US 12,461,797 B2
Apparatus and method for unpaired time series data translation
Uddeshya Upadhyay, Karnataka (IN); Rakesh Barve, Bengaluru (IN); Shashi Kant, Karnataka (IN); Sairam Bade, Suryapet (IN); Ashim Prasad, Bangalore (IN); and Shayan Ghosh, Karnataka (IN)
Assigned to Anumana, Inc., Cambridge, MA (US)
Filed by Anumana, Inc., Cambridge, MA (US)
Filed on Aug. 4, 2023, as Appl. No. 18/230,415.

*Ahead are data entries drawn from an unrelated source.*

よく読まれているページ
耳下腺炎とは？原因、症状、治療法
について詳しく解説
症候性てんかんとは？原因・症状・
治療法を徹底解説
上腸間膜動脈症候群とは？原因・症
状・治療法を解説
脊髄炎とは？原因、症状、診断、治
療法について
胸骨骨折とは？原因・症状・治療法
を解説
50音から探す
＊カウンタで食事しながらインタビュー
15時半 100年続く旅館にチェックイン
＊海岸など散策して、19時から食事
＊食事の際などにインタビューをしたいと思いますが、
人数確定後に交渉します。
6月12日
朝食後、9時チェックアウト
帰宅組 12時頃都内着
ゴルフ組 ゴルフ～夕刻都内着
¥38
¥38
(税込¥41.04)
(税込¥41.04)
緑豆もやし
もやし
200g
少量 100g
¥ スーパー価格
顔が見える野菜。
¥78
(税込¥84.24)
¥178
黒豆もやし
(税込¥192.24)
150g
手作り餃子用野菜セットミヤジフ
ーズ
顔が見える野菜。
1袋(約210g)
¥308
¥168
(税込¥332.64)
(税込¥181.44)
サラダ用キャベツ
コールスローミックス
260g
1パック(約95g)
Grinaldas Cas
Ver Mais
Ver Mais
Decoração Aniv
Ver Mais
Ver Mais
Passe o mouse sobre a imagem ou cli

Prior Publication US 2025/0045129 A1, Feb. 6, 2025
Int. Cl. G06F 9/54 (2006.01)
CPC G06F 9/541 (2013.01) 16 Claims
OG exemplary drawing
 
1. An apparatus for machine learning using unpaired time series time series translation, wherein the apparatus comprises:
at least a processor, and a memory communicatively connected to the at least a processor, the memory containing instructions configuring the at least a processor to:
receive, from at least a sensor, at least a time series of measured values, wherein the time series of measured values is recorded using at least an initial domain protocol, wherein the at least a time series of measured values comprises at least an additional data tag, and wherein the at least an additional data tag comprises descriptive data configured to support targeted time series data;
convert the at least a time series from the initial domain protocol to a target domain protocol using an unsupervised generative machine-learning process, wherein the target domain protocol comprises reducing a dimensionality of the initial domain protocol;
validate, using the computing device, the conversion, wherein validating the conversion comprises:
reverse-translating the time series data set back to the initial domain; and
comparing the translated time series data set to a confidence threshold using a second machine learning model, wherein the second machine learning model comprises a pretrained energy function adapted using data from both the initial domain and the target domain to guide inference within a reverse-time stochastic differential equation process;
generate training data using the converted at least a time series, wherein the training data comprises the at least an additional data tag;
accept at least a user feedback to address a deficient conversion of the time series, wherein the at least a processor applies a correction to a future conversion of the time series;
train a machine-learning model using the training data, wherein the machine-learning model is configured to identify at least a pattern within the at least an additional data tag; and
instantiate the machine-learning model on an electrocardiogram device.